WHAT YOU WILL DO:
Where a line of the records contains the word "women", show that line.

————————

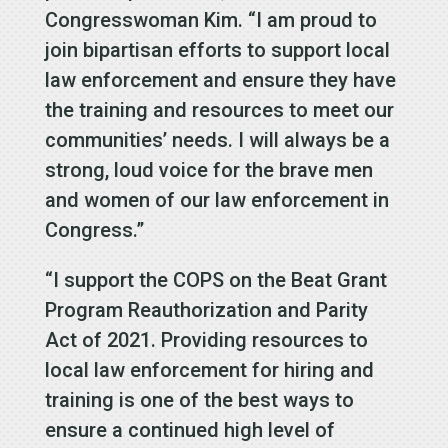
Congresswoman Kim. “I am proud to
join bipartisan efforts to support local
law enforcement and ensure they have
the training and resources to meet our
communities’ needs. I will always be a
strong, loud voice for the brave men
and women of our law enforcement in
Congress.”
“I support the COPS on the Beat Grant
Program Reauthorization and Parity
Act of 2021. Providing resources to
local law enforcement for hiring and
training is one of the best ways to
ensure a continued high level of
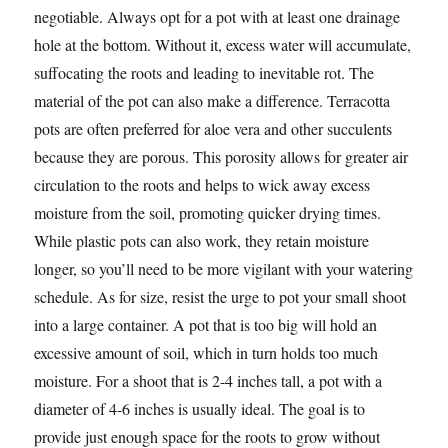
negotiable. Always opt for a pot with at least one drainage
hole at the bottom. Without it, excess water will accumulate,
suffocating the roots and leading to inevitable rot. The
material of the pot can also make a difference. Terracotta
pots are often preferred for aloe vera and other succulents
because they are porous. This porosity allows for greater air
circulation to the roots and helps to wick away excess
moisture from the soil, promoting quicker drying times.
While plastic pots can also work, they retain moisture
longer, so you’ll need to be more vigilant with your watering
schedule. As for size, resist the urge to pot your small shoot
into a large container. A pot that is too big will hold an
excessive amount of soil, which in turn holds too much
moisture. For a shoot that is 2-4 inches tall, a pot with a
diameter of 4-6 inches is usually ideal. The goal is to
provide just enough space for the roots to grow without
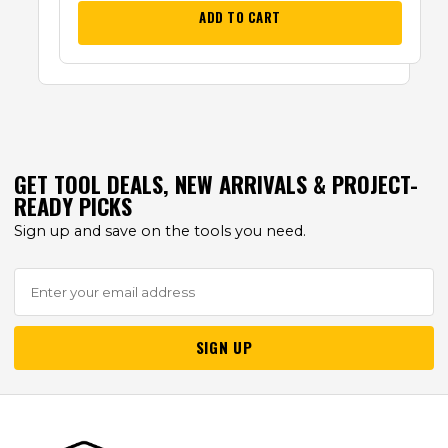
ADD TO CART
GET TOOL DEALS, NEW ARRIVALS & PROJECT-
READY PICKS
Sign up and save on the tools you need.
SIGN UP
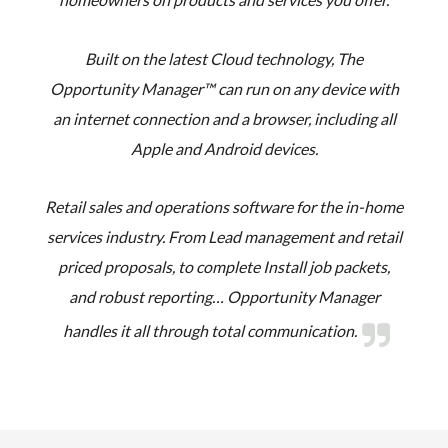
Built on the latest Cloud technology, The
Opportunity Manager™ can run on any device with
an internet connection and a browser, including all
Apple and Android devices.
Retail sales and operations software for the in-home
services industry. From Lead management and retail
priced proposals, to complete Install job packets,
and robust reporting… Opportunity Manager
handles it all through total communication.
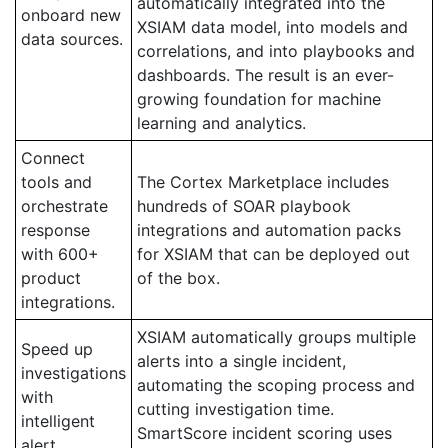
automatically integrated into the
onboard new
XSIAM data model, into models and
data sources.
correlations, and into playbooks and
dashboards. The result is an ever-
growing foundation for machine
learning and analytics.
Connect
tools and
The Cortex Marketplace includes
orchestrate
hundreds of SOAR playbook
response
integrations and automation packs
with 600+
for XSIAM that can be deployed out
product
of the box.
integrations.
XSIAM automatically groups multiple
Speed up
alerts into a single incident,
investigations
automating the scoping process and
with
cutting investigation time.
intelligent
SmartScore incident scoring uses
alert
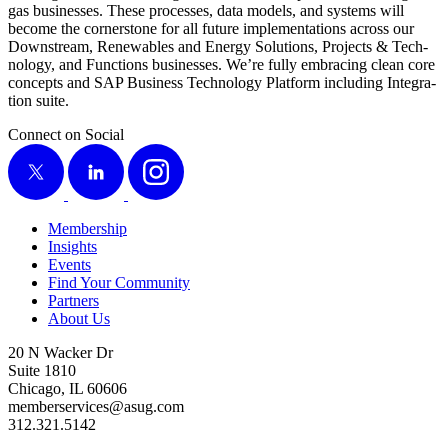
gas busi­ness­es. These process­es, data mod­els, and sys­tems will
become the cor­ner­stone for all future imple­men­ta­tions across our
Down­stream, Renew­ables and Ener­gy Solu­tions, Projects
&
Tech­
nol­o­gy, and Func­tions busi­ness­es. We’re ful­ly embrac­ing clean core
con­cepts and SAP Busi­ness Tech­nol­o­gy Plat­form includ­ing Inte­gra­
tion suite.
Connect on Social
X
LinkedIn
Instagram
Membership
Insights
Events
Find Your Community
Partners
About Us
20 N Wacker Dr
Suite 1810
Chicago, IL 60606
memberservices@asug.com
312.321.5142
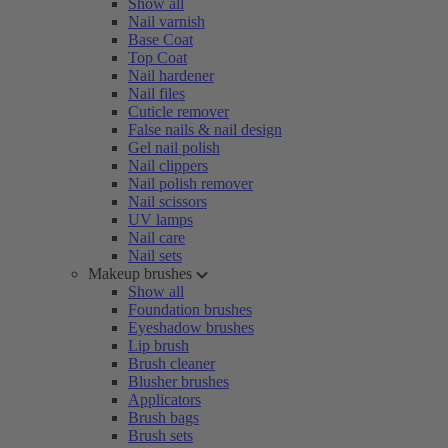
Show all
Nail varnish
Base Coat
Top Coat
Nail hardener
Nail files
Cuticle remover
False nails & nail design
Gel nail polish
Nail clippers
Nail polish remover
Nail scissors
UV lamps
Nail care
Nail sets
Makeup brushes
Show all
Foundation brushes
Eyeshadow brushes
Lip brush
Brush cleaner
Blusher brushes
Applicators
Brush bags
Brush sets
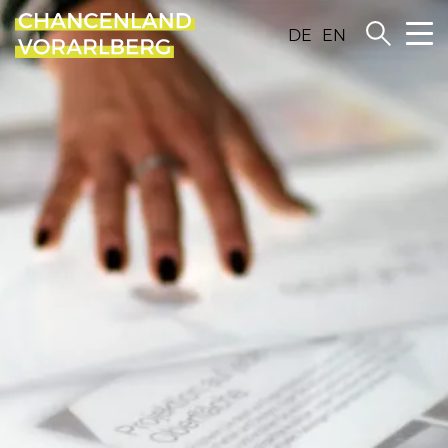
DE
EN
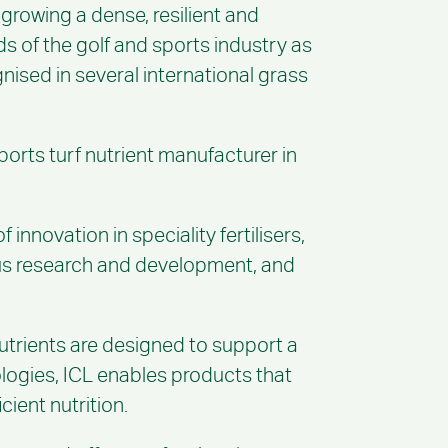
 growing a dense, resilient and
s of the golf and sports industry as
ised in several international grass
sports turf nutrient manufacturer in
nnovation in speciality fertilisers,
uous research and development, and
 nutrients are designed to support a
nologies, ICL enables products that
cient nutrition.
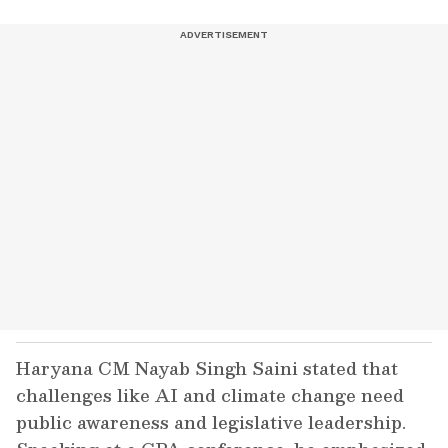
Haryana CM Nayab Singh Saini stated that
challenges like AI and climate change need
public awareness and legislative leadership.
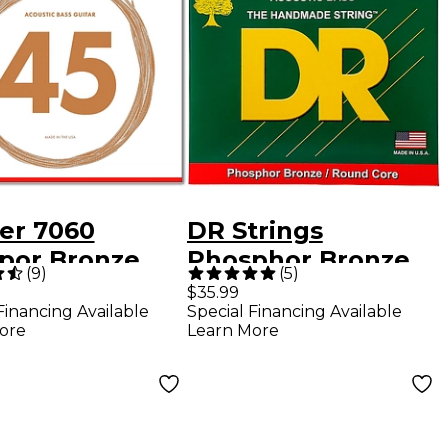
er 7060
DR Strings
por Bronze
Phosphor Bronze
(
9
)
(
5
)
stic Bass
Acoustic 5-String
$35.99
Financing Available
Special Financing Available
gs
Bass Strings
ore
Learn More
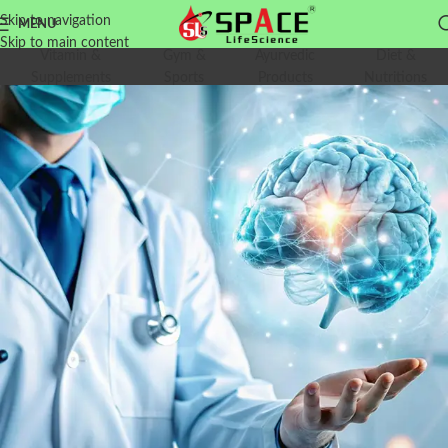
Skip to navigation
MENU
Skip to main content
Vitamin &
Gym &
Ayurvedic
Diet &
Supplements
Sports
Products
Nutritions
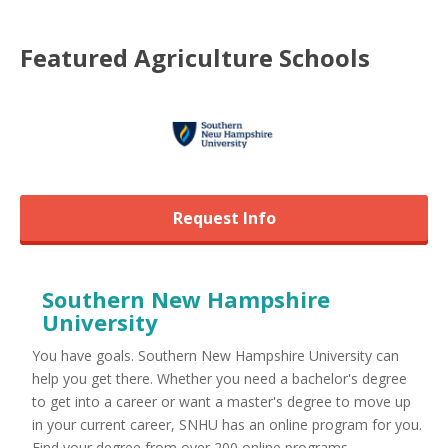
Featured
Agriculture
Schools
Request Info
Southern New Hampshire
University
You have goals. Southern New Hampshire University can
help you get there. Whether you need a bachelor's degree
to get into a career or want a master's degree to move up
in your current career, SNHU has an online program for you.
Find your degree from over 200 online programs ...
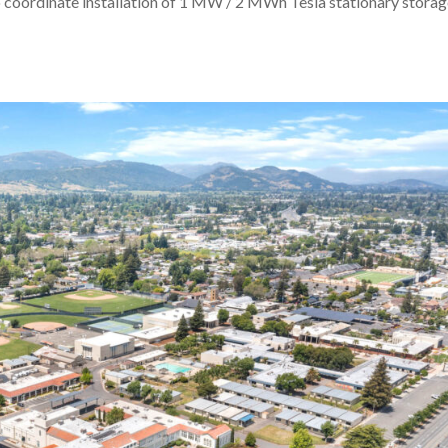
s to coordinate installation of 1 MW / 2 MWh Tesla stationary stora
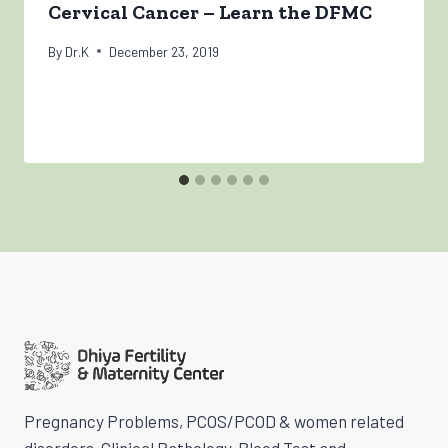
Cervical Cancer – Learn the DFMC
By
Dr.K
December 23, 2019
Pregnancy Problems, PCOS/PCOD & women related
disorders, Clinical Pathology, Blood Test and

————————

RESPONSE AREA:
and women of our law enforcement in
Pregnancy Problems, PCOS/PCOD & women related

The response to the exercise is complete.